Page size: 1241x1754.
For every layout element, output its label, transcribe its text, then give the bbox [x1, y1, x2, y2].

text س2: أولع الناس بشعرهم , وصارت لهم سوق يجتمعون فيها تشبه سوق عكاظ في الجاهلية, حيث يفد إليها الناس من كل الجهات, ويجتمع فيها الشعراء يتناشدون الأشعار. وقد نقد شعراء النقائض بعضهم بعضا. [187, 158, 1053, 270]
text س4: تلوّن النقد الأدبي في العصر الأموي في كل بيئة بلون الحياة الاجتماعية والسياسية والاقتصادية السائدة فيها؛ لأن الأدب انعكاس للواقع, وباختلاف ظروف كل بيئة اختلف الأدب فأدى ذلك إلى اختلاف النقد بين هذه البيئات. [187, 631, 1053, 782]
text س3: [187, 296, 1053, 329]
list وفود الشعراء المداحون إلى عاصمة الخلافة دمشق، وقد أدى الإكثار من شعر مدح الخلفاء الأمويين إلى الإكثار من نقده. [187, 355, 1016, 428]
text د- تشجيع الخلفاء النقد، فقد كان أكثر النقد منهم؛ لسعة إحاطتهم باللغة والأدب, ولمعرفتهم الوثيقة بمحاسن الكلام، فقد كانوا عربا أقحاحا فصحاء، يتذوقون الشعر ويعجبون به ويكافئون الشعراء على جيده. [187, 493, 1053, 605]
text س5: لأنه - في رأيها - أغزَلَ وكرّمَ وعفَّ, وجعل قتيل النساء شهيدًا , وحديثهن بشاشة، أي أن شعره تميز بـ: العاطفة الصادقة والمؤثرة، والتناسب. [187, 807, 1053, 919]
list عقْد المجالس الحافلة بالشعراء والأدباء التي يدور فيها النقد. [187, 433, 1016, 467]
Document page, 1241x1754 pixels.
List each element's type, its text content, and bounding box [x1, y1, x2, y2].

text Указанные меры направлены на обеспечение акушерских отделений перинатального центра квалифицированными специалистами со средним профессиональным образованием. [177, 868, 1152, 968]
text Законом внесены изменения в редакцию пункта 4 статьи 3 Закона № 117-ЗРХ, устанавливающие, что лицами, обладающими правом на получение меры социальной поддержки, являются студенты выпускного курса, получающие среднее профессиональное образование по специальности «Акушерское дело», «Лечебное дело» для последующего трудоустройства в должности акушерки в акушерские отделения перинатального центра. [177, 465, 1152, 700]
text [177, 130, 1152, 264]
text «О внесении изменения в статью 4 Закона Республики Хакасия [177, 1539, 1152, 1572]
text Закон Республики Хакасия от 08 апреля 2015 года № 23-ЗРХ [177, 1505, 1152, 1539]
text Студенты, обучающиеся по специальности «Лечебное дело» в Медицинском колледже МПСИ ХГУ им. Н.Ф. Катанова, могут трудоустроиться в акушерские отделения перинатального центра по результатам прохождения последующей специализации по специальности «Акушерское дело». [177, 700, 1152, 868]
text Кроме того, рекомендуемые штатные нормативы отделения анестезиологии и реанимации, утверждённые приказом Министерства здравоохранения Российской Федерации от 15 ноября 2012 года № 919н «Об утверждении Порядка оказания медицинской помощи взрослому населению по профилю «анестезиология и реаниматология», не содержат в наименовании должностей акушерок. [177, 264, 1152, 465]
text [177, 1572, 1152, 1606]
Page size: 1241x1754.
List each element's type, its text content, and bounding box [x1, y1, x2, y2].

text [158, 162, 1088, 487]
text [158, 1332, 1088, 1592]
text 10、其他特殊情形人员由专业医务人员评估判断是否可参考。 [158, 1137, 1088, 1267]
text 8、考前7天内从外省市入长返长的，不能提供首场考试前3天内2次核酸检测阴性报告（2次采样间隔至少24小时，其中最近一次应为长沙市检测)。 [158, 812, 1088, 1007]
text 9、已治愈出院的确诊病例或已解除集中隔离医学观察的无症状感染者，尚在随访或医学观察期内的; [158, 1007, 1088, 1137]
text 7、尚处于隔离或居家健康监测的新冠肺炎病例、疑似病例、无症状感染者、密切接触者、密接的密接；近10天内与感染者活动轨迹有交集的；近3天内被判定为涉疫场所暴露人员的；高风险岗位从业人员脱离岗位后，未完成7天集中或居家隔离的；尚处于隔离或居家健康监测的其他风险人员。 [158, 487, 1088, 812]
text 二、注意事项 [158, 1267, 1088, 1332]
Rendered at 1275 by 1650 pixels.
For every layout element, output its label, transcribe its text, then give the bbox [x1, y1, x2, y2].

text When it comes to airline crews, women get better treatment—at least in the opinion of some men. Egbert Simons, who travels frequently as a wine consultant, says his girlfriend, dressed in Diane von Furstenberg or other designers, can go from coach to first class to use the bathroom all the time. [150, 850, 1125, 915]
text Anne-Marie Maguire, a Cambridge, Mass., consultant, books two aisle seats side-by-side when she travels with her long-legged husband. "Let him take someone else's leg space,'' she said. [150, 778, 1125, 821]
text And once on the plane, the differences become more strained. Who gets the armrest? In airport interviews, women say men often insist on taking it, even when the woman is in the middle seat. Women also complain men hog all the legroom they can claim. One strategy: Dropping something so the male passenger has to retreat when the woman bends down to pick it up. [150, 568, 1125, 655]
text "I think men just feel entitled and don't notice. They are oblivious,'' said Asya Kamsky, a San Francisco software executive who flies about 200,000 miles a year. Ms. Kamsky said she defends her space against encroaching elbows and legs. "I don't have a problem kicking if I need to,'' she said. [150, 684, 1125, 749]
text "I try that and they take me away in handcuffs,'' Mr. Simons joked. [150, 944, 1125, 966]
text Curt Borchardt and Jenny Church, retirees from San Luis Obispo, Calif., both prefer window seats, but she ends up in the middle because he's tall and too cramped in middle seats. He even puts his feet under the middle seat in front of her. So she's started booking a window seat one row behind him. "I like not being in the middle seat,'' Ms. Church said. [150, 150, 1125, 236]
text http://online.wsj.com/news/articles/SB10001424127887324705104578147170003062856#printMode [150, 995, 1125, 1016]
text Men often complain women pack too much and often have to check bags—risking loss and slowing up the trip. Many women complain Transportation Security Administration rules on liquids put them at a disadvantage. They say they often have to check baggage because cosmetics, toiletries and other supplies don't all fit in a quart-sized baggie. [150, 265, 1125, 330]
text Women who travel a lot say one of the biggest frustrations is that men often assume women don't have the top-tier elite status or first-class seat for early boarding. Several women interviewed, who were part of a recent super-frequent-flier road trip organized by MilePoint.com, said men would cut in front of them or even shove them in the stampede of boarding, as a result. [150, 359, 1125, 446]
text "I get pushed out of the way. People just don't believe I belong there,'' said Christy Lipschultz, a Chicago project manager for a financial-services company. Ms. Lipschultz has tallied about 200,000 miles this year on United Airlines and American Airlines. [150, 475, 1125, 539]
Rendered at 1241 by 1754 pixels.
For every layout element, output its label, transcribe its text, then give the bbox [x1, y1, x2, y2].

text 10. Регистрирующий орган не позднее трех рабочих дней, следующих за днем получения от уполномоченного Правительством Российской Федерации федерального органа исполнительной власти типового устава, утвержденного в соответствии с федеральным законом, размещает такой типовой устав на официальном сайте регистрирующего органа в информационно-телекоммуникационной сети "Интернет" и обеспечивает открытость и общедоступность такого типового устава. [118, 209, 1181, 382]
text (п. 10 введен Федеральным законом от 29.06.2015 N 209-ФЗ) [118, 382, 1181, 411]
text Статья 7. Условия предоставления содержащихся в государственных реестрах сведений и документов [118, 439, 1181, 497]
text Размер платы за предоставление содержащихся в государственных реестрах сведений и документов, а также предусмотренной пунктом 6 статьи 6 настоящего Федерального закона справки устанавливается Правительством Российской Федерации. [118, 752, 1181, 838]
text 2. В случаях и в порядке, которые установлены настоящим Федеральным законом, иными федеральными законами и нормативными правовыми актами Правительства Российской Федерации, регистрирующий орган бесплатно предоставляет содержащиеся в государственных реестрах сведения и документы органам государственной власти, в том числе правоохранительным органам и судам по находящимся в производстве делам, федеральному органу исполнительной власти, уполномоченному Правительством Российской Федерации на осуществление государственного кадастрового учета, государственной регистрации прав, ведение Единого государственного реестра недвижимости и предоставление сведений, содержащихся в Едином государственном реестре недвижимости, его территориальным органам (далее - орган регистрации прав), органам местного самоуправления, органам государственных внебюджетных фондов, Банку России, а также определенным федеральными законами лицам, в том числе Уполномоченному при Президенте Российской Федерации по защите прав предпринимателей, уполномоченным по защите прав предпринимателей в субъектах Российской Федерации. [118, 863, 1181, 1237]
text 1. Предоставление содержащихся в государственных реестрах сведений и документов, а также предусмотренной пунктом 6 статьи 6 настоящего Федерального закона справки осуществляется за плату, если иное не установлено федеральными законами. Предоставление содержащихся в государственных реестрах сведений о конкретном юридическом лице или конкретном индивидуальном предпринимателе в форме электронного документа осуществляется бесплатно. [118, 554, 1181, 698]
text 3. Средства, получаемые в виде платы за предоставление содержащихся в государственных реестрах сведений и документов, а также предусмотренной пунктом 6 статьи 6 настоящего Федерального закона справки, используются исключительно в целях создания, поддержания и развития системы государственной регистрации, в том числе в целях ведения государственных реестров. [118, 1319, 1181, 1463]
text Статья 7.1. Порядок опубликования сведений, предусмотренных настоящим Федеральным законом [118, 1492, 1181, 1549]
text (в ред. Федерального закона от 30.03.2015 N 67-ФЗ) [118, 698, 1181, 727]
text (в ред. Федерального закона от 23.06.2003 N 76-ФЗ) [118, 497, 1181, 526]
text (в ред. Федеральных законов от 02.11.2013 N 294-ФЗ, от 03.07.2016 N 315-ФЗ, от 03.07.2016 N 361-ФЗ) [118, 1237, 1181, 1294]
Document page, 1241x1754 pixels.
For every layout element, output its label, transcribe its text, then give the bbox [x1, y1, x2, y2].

- [WHAT YOU WILL DO]: After counting the lines of the records above that hold the word "Rendered", give the total and nothing else.

- [EXERCISE OUTPUT]: 2